Under sunny skies on Saturday morning, the northwest corner of the Arcata Plaza was filled with people making their personalized remembrance lanterns for that evening’s 34th annual Lantern Floating Ceremony at Klopp Lake in the Arcata Marsh and Wildlife Sanctuary.

“This has become a way of remembering those who died 70 years ago in the atomic bombings of Hiroshima and Nagasaki and to help console those who have lost loved ones,” said Maggie Shaffer, one of the event organizers. The Lantern Floating Ceremony, based on the Japanese Obon tradition of honoring the departed, was first organized by the city’s Nuclear Free Zone Committee.

Other community groups and the city of Arcata now host the event, and volunteers organize the lantern-making workshop and evening program, move the hundreds of lanterns to Klopp Lake and retrieve the lanterns after the event.
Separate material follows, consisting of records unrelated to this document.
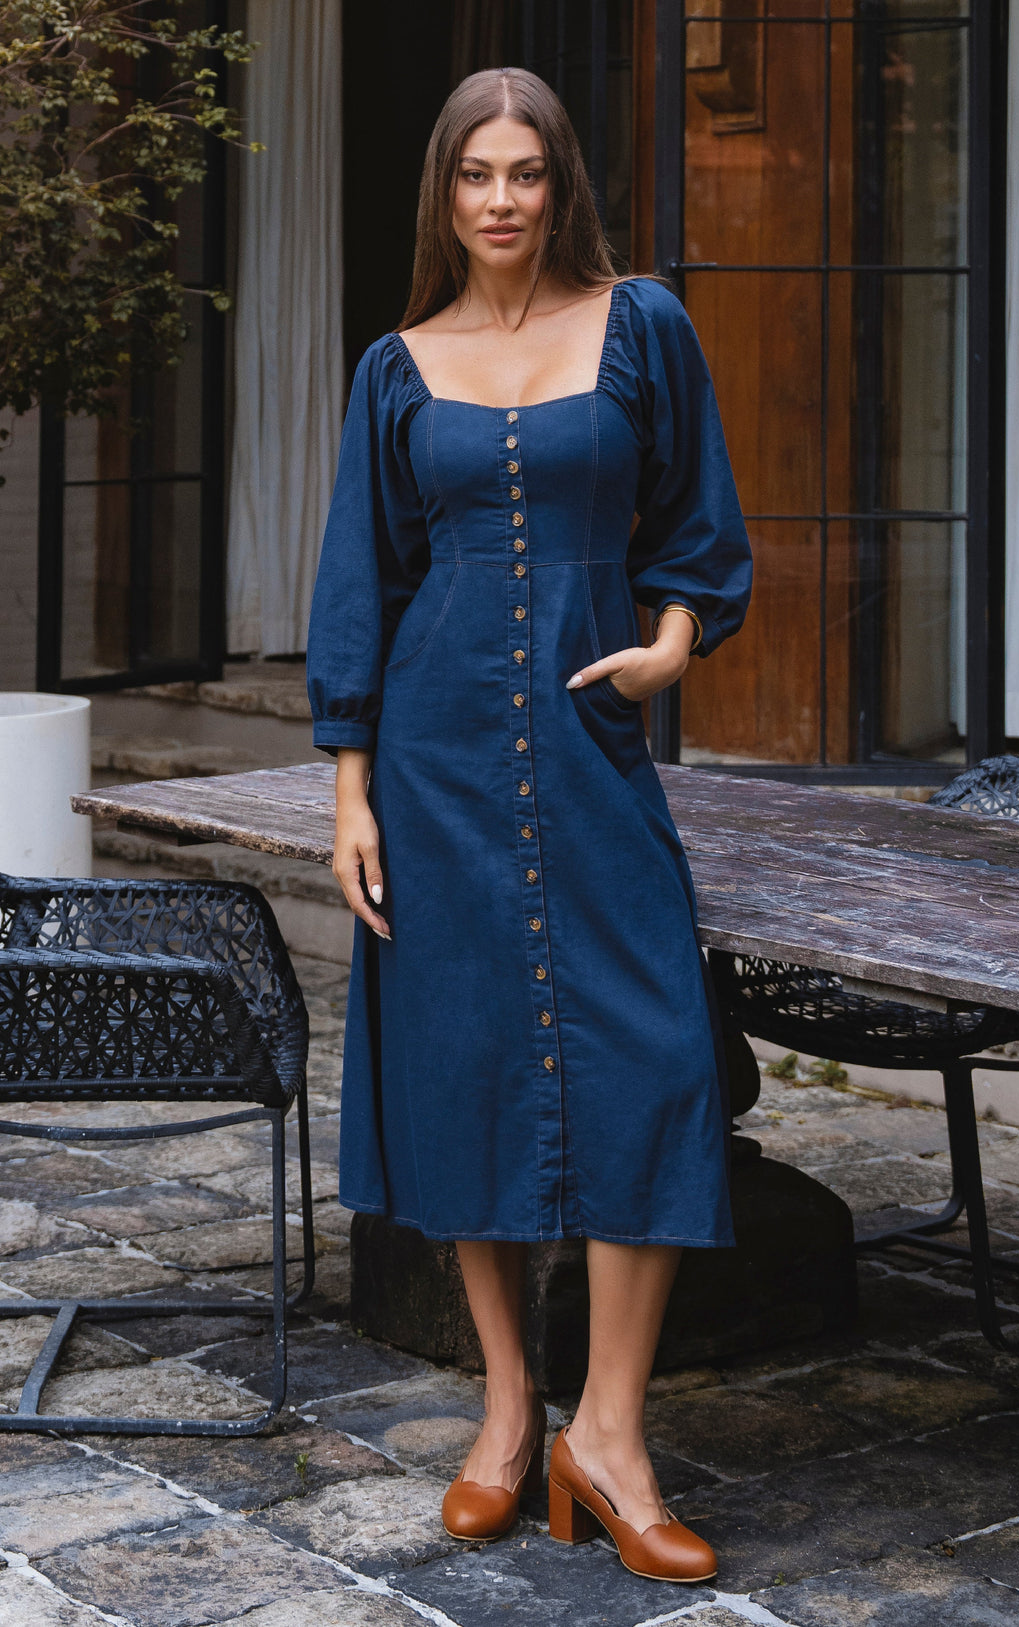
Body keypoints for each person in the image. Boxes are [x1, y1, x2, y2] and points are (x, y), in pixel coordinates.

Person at [306, 66, 752, 1585]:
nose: (501, 200)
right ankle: (508, 1412)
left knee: (660, 1053)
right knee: (461, 1058)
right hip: (428, 766)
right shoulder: (395, 366)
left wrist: (673, 646)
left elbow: (701, 524)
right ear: (443, 193)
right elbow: (360, 582)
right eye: (475, 175)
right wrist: (351, 791)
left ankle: (608, 1435)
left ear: (563, 185)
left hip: (588, 744)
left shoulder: (645, 327)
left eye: (528, 174)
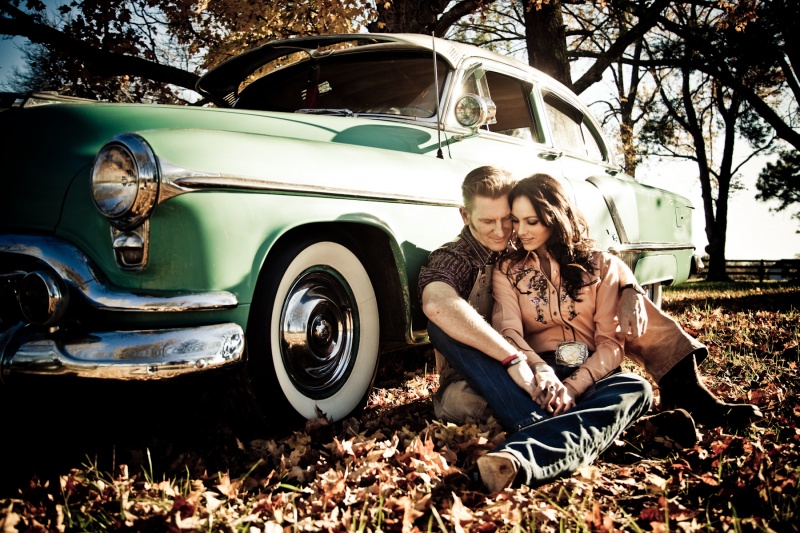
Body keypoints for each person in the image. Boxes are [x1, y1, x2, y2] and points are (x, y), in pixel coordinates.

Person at [419, 166, 760, 440]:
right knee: (466, 403)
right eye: (488, 221)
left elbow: (597, 261)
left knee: (629, 322)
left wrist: (630, 287)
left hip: (565, 362)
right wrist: (522, 363)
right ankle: (634, 432)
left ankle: (686, 389)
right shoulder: (461, 258)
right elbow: (440, 305)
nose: (504, 230)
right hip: (496, 371)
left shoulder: (525, 245)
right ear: (466, 216)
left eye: (509, 219)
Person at [426, 173, 662, 490]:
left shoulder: (600, 264)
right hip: (533, 373)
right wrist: (537, 370)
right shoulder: (507, 268)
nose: (516, 232)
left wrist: (574, 387)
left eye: (529, 222)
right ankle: (550, 439)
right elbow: (507, 329)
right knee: (451, 357)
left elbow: (611, 343)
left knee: (635, 387)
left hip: (589, 372)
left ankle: (524, 448)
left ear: (554, 218)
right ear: (466, 216)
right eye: (516, 221)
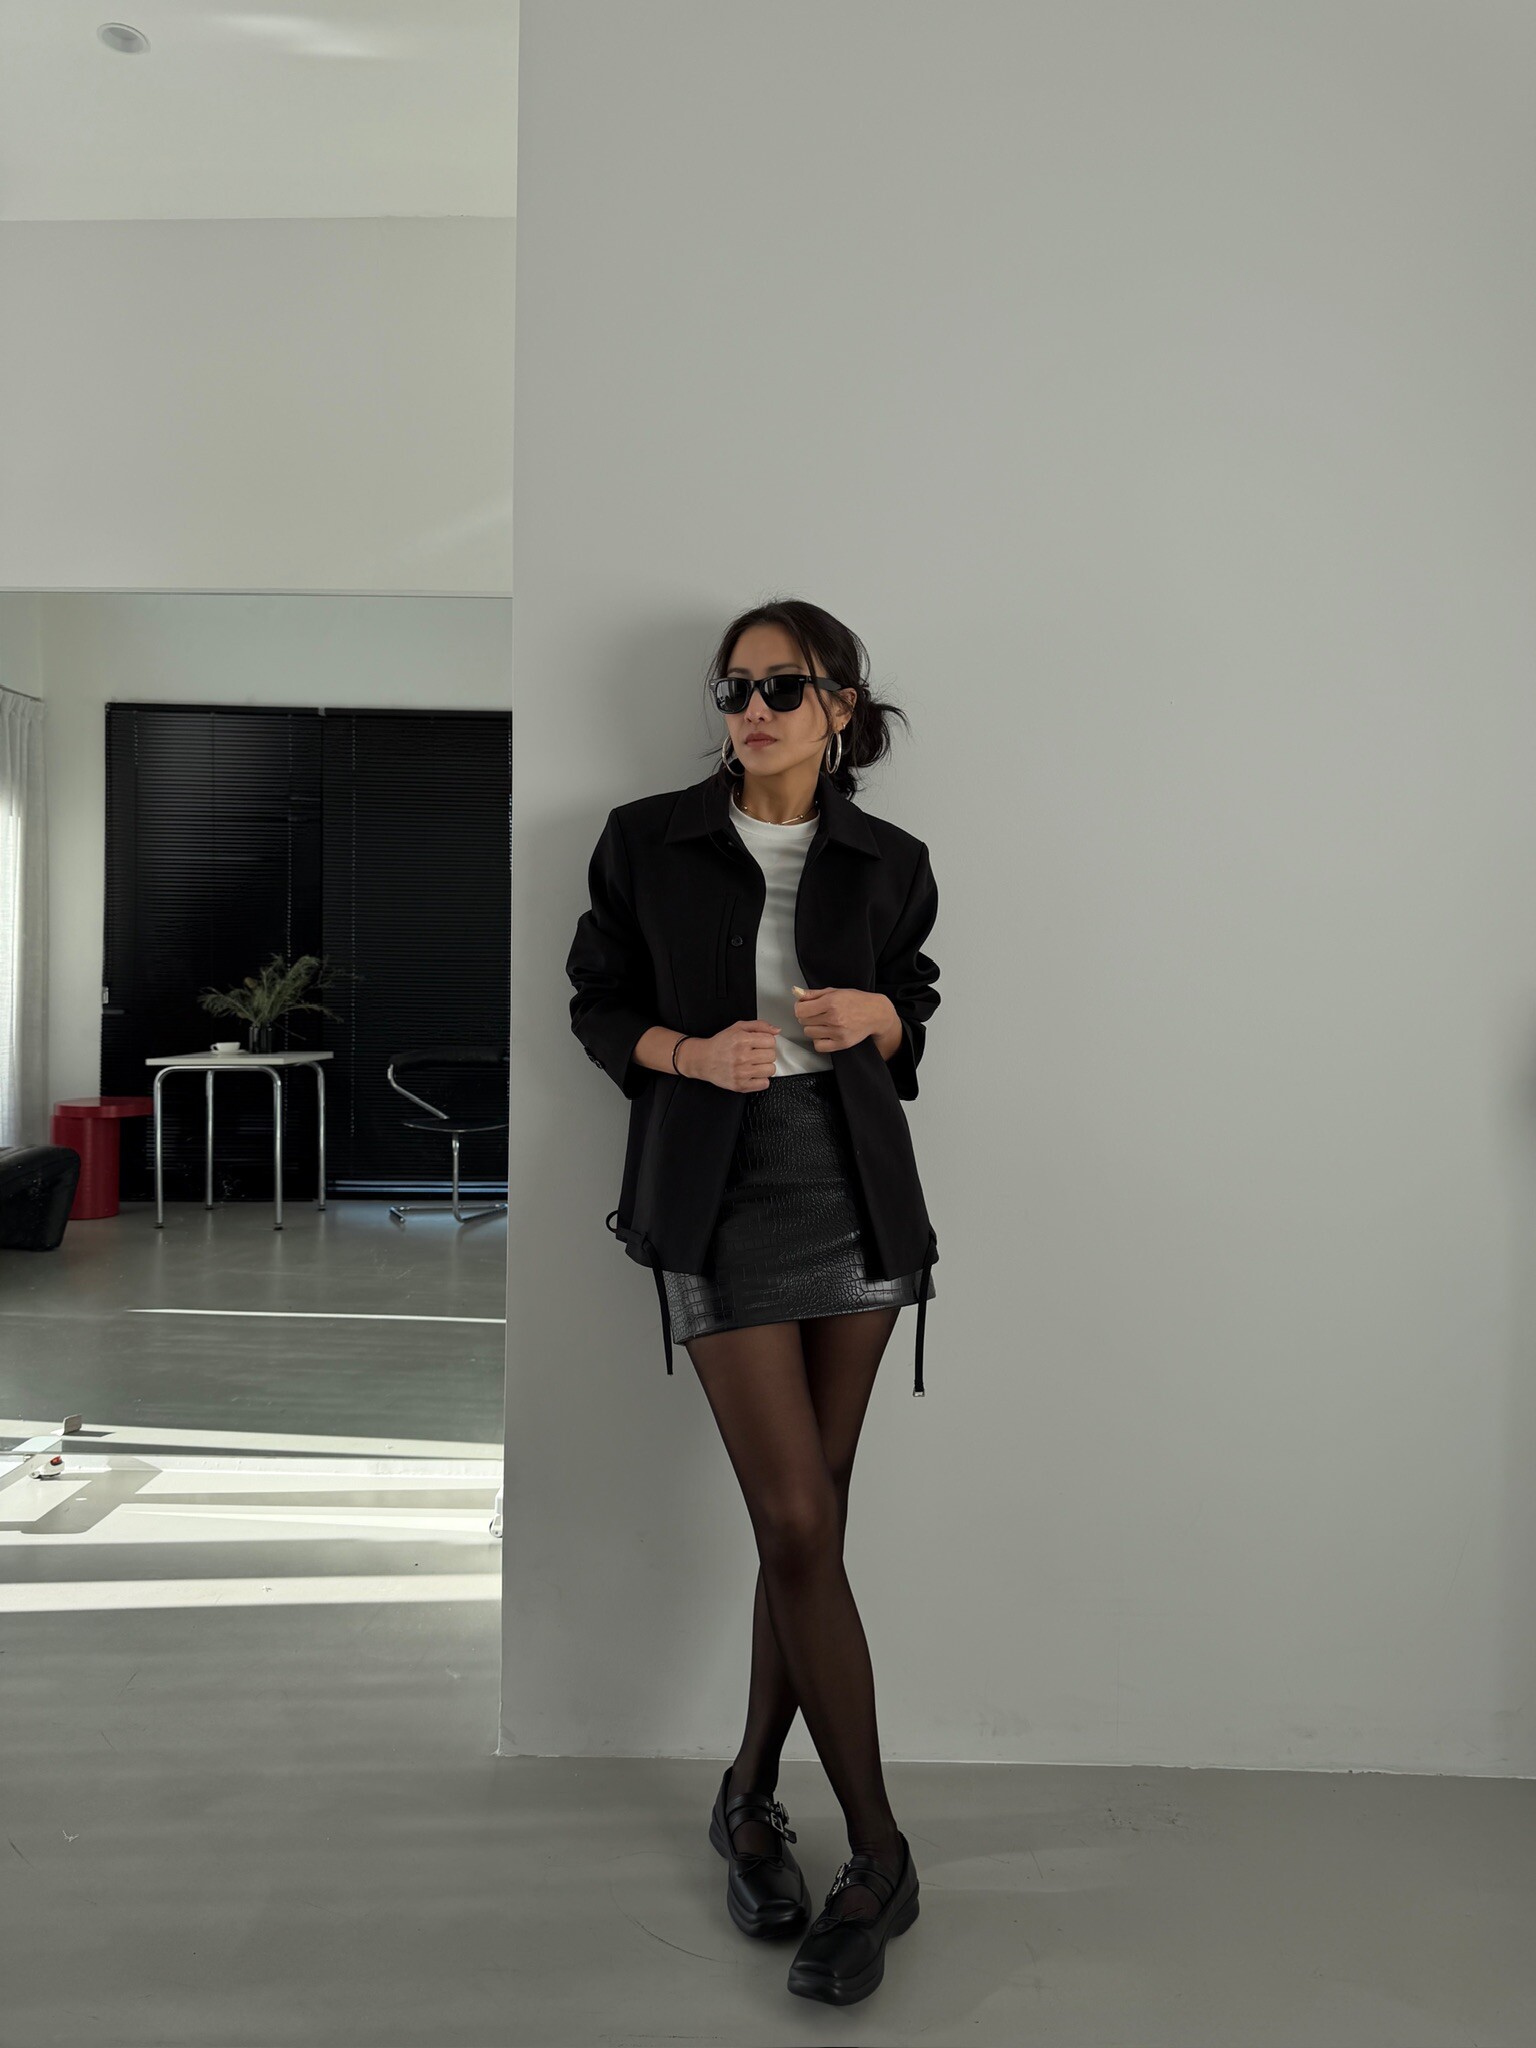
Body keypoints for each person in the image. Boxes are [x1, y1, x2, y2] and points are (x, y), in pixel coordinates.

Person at [565, 597, 941, 2008]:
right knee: (795, 1521)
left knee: (811, 1526)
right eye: (735, 688)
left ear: (840, 704)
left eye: (785, 686)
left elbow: (916, 998)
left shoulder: (892, 861)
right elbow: (597, 1001)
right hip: (714, 1197)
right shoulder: (644, 841)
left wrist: (882, 1019)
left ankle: (746, 1796)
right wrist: (682, 1050)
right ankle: (882, 1853)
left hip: (856, 1195)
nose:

Under foggy skies, Arcata Mayor Paul Pitino introduced the evening program which included three large lanterns floated to symbolize the “past, present and future,” followed by poetry and sing-alongs led by the Raging Grannies group and Fry Wolhandler.

Around 9 p.m., organizers and attendees began launching the flotilla of lanterns with battery-powered lights inside (new this year instead of candles) onto Klopp Lake. Volunteers waded into the shallows to help move the lanterns out into a light breeze that carried them east into the fog and fading light.